Larry Young, a professor of psychiatry at Emory University and co-author of The “Chemistry Between Us” (2019), believes that men’s love of breasts is simply that human evolution has co-opted an ancient neural circuit which was originally designed to strengthen the bond between mother and infant.
Oxytocin is nature’s “love drug,” and nipple stimulation, be it from an infant during breast feeding, or from a man during coitus, floods a woman’s brain. This helps the woman focus on the task at hand. Quite simply, when men bit, nibble, suck, or caress women’s nipples, he helps her body release oxytocin in the woman’s brain producing a bonding experience.
According to Young, attraction to breasts “is a brain organization effect that occurs in straight males when they go through puberty…Evolution has selected for this brain organization in men that makes them attracted to the breasts in a sexual context, because the outcome is that it activates the female bonding circuit, making women feel more bonded with him. It’s a behavior that males have evolved in order to stimulate the female’s maternal bonding circuitry.”
What’s more, nipple stimulation for women apparently triggers the same areas of the brain as genital stimulation.
For many women, nipples are erogenous zones. A new study may explain why: The sensation from the nipples travels to the same part of the brain as sensations from the vagina, clitoris and cervix.
The study, published online July 28 in the Journal of Sexual Medicine, is the first to map the female genitals onto the sensory portion of the brain. Using functional magnetic resonance imaging (fMRI), researchers noted which brain areas become active when women touch various parts of their bodies.
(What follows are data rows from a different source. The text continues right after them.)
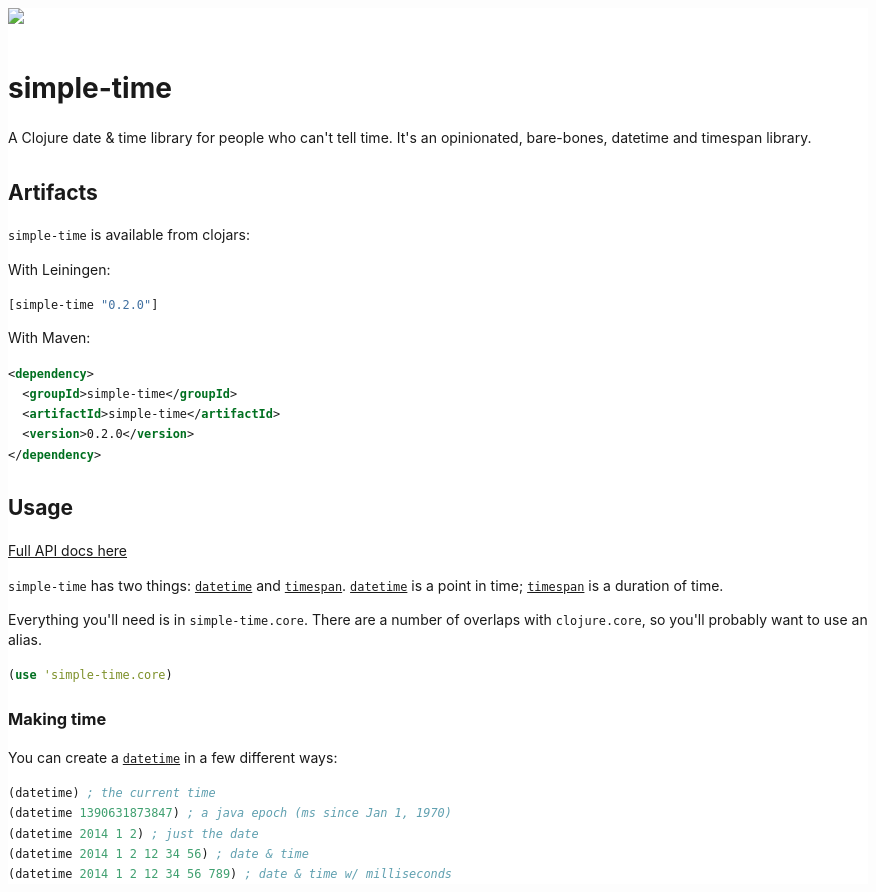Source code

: ![](can-the-boy-tell-time.png)

# simple-time

A Clojure date & time library for people who can't tell time. It's an opinionated, bare-bones, datetime and timespan library.

## Artifacts

`simple-time` is available from clojars:

With Leiningen:

``` clj
[simple-time "0.2.0"]
```

With Maven:

``` xml
<dependency>
  <groupId>simple-time</groupId>
  <artifactId>simple-time</artifactId>
  <version>0.2.0</version>
</dependency>
```

## Usage

[Full API docs here](http://mbossenbroek.github.io/simple-time/simple-time.core.html)

`simple-time` has two things: [`datetime`](http://mbossenbroek.github.io/simple-time/simple-time.core.html#var-datetime) and [`timespan`](http://mbossenbroek.github.io/simple-time/simple-time.core.html#var-timespan). [`datetime`](http://mbossenbroek.github.io/simple-time/simple-time.core.html#var-datetime) is a point in time; [`timespan`](http://mbossenbroek.github.io/simple-time/simple-time.core.html#var-timespan) is a duration of time.

Everything you'll need is in `simple-time.core`. There are a number of overlaps with `clojure.core`, so you'll probably want to use an alias.

``` clj
(use 'simple-time.core)
```

### Making time

You can create a [`datetime`](http://mbossenbroek.github.io/simple-time/simple-time.core.html#var-datetime) in a few different ways:

``` clj
(datetime) ; the current time
(datetime 1390631873847) ; a java epoch (ms since Jan 1, 1970)
(datetime 2014 1 2) ; just the date
(datetime 2014 1 2 12 34 56) ; date & time
(datetime 2014 1 2 12 34 56 789) ; date & time w/ milliseconds
```
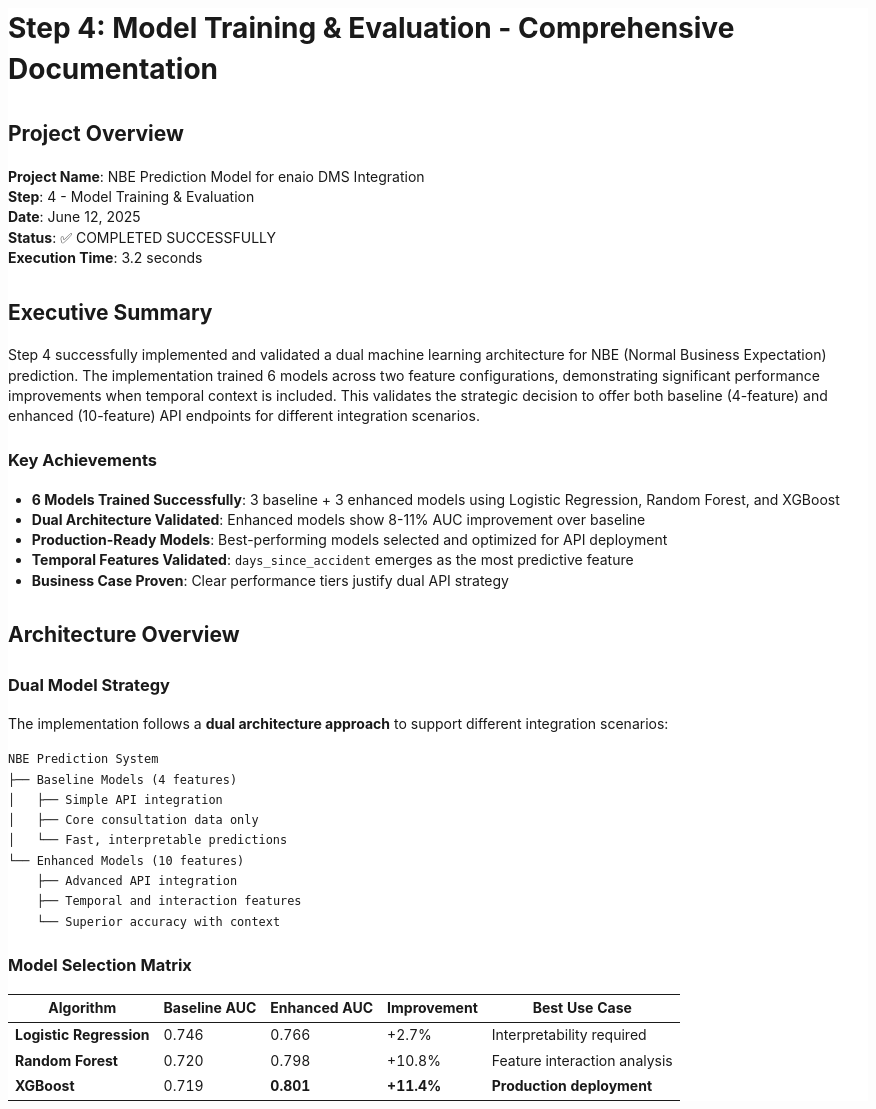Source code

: # Step 4: Model Training & Evaluation - Comprehensive Documentation

## Project Overview

**Project Name**: NBE Prediction Model for enaio DMS Integration  
**Step**: 4 - Model Training & Evaluation  
**Date**: June 12, 2025  
**Status**: ✅ COMPLETED SUCCESSFULLY  
**Execution Time**: 3.2 seconds  

## Executive Summary

Step 4 successfully implemented and validated a dual machine learning architecture for NBE (Normal Business Expectation) prediction. The implementation trained 6 models across two feature configurations, demonstrating significant performance improvements when temporal context is included. This validates the strategic decision to offer both baseline (4-feature) and enhanced (10-feature) API endpoints for different integration scenarios.

### Key Achievements
- **6 Models Trained Successfully**: 3 baseline + 3 enhanced models using Logistic Regression, Random Forest, and XGBoost
- **Dual Architecture Validated**: Enhanced models show 8-11% AUC improvement over baseline
- **Production-Ready Models**: Best-performing models selected and optimized for API deployment
- **Temporal Features Validated**: `days_since_accident` emerges as the most predictive feature
- **Business Case Proven**: Clear performance tiers justify dual API strategy

## Architecture Overview

### Dual Model Strategy

The implementation follows a **dual architecture approach** to support different integration scenarios:

```
NBE Prediction System
├── Baseline Models (4 features)
│   ├── Simple API integration
│   ├── Core consultation data only
│   └── Fast, interpretable predictions
└── Enhanced Models (10 features)
    ├── Advanced API integration
    ├── Temporal and interaction features
    └── Superior accuracy with context
```

### Model Selection Matrix

| Algorithm | Baseline AUC | Enhanced AUC | Improvement | Best Use Case |
|-----------|--------------|--------------|-------------|---------------|
| **Logistic Regression** | 0.746 | 0.766 | +2.7% | Interpretability required |
| **Random Forest** | 0.720 | 0.798 | +10.8% | Feature interaction analysis |
| **XGBoost** | 0.719 | **0.801** | **+11.4%** | **Production deployment** |

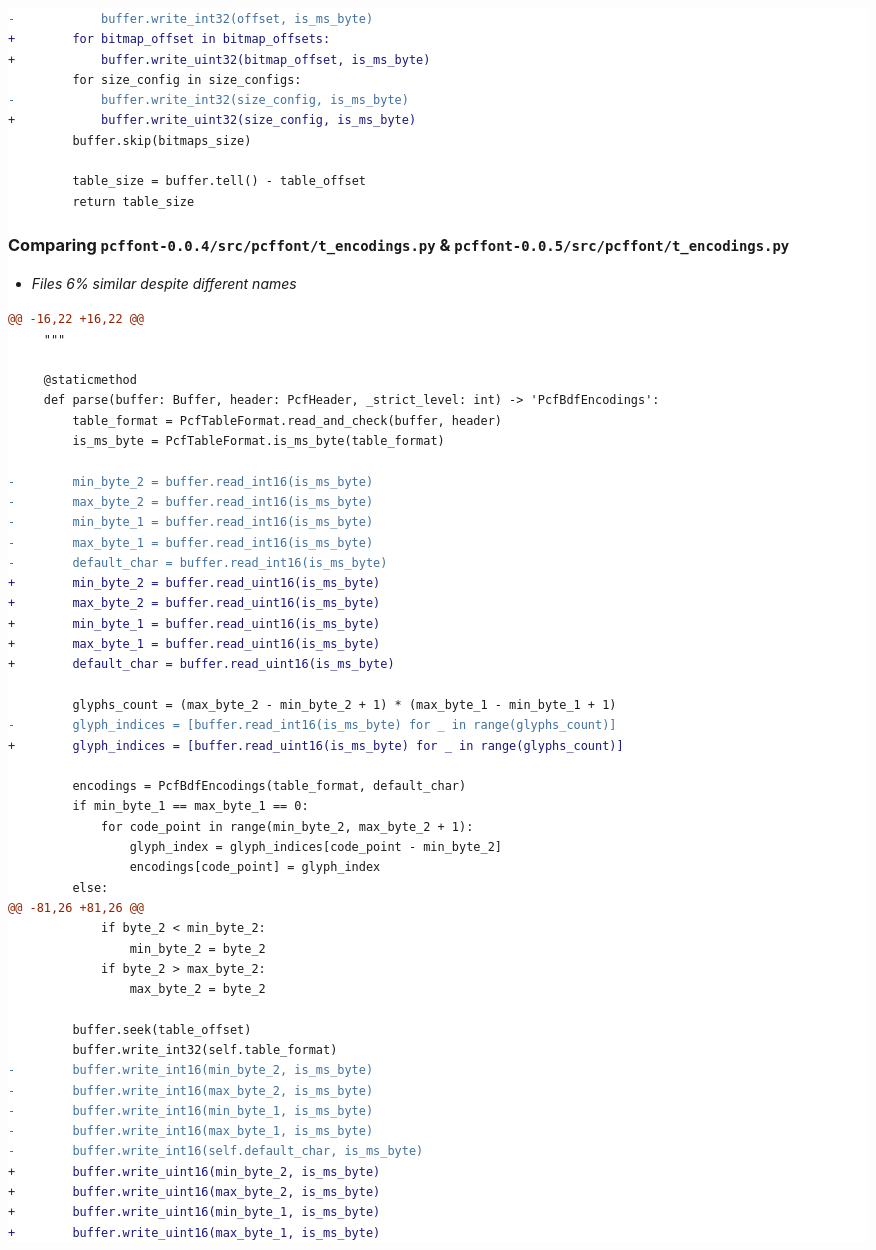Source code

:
 ```diff
-            buffer.write_int32(offset, is_ms_byte)
+        for bitmap_offset in bitmap_offsets:
+            buffer.write_uint32(bitmap_offset, is_ms_byte)
         for size_config in size_configs:
-            buffer.write_int32(size_config, is_ms_byte)
+            buffer.write_uint32(size_config, is_ms_byte)
         buffer.skip(bitmaps_size)
 
         table_size = buffer.tell() - table_offset
         return table_size
```

### Comparing `pcffont-0.0.4/src/pcffont/t_encodings.py` & `pcffont-0.0.5/src/pcffont/t_encodings.py`

 * *Files 6% similar despite different names*

```diff
@@ -16,22 +16,22 @@
     """
 
     @staticmethod
     def parse(buffer: Buffer, header: PcfHeader, _strict_level: int) -> 'PcfBdfEncodings':
         table_format = PcfTableFormat.read_and_check(buffer, header)
         is_ms_byte = PcfTableFormat.is_ms_byte(table_format)
 
-        min_byte_2 = buffer.read_int16(is_ms_byte)
-        max_byte_2 = buffer.read_int16(is_ms_byte)
-        min_byte_1 = buffer.read_int16(is_ms_byte)
-        max_byte_1 = buffer.read_int16(is_ms_byte)
-        default_char = buffer.read_int16(is_ms_byte)
+        min_byte_2 = buffer.read_uint16(is_ms_byte)
+        max_byte_2 = buffer.read_uint16(is_ms_byte)
+        min_byte_1 = buffer.read_uint16(is_ms_byte)
+        max_byte_1 = buffer.read_uint16(is_ms_byte)
+        default_char = buffer.read_uint16(is_ms_byte)
 
         glyphs_count = (max_byte_2 - min_byte_2 + 1) * (max_byte_1 - min_byte_1 + 1)
-        glyph_indices = [buffer.read_int16(is_ms_byte) for _ in range(glyphs_count)]
+        glyph_indices = [buffer.read_uint16(is_ms_byte) for _ in range(glyphs_count)]
 
         encodings = PcfBdfEncodings(table_format, default_char)
         if min_byte_1 == max_byte_1 == 0:
             for code_point in range(min_byte_2, max_byte_2 + 1):
                 glyph_index = glyph_indices[code_point - min_byte_2]
                 encodings[code_point] = glyph_index
         else:
@@ -81,26 +81,26 @@
             if byte_2 < min_byte_2:
                 min_byte_2 = byte_2
             if byte_2 > max_byte_2:
                 max_byte_2 = byte_2
 
         buffer.seek(table_offset)
         buffer.write_int32(self.table_format)
-        buffer.write_int16(min_byte_2, is_ms_byte)
-        buffer.write_int16(max_byte_2, is_ms_byte)
-        buffer.write_int16(min_byte_1, is_ms_byte)
-        buffer.write_int16(max_byte_1, is_ms_byte)
-        buffer.write_int16(self.default_char, is_ms_byte)
+        buffer.write_uint16(min_byte_2, is_ms_byte)
+        buffer.write_uint16(max_byte_2, is_ms_byte)
+        buffer.write_uint16(min_byte_1, is_ms_byte)
+        buffer.write_uint16(max_byte_1, is_ms_byte)
```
The genital-sensing brain areas in women roughly correspond to the same areas in men, but the nipple finding was a surprise, said study researcher Barry Komisaruk, a psychologist at Rutgers University.
“My speculation is that this could be the basis for many women saying that nipple stimulation is erotogenic, because it stimulates the same area as the genitals,” Komisaruk told LiveScience.
So if you’re feeling distant or disconnected from your spouse, along with communication invest some quality time in breast-play. The oxytocin released will help you bond together and strengthen your relationship and intimacy.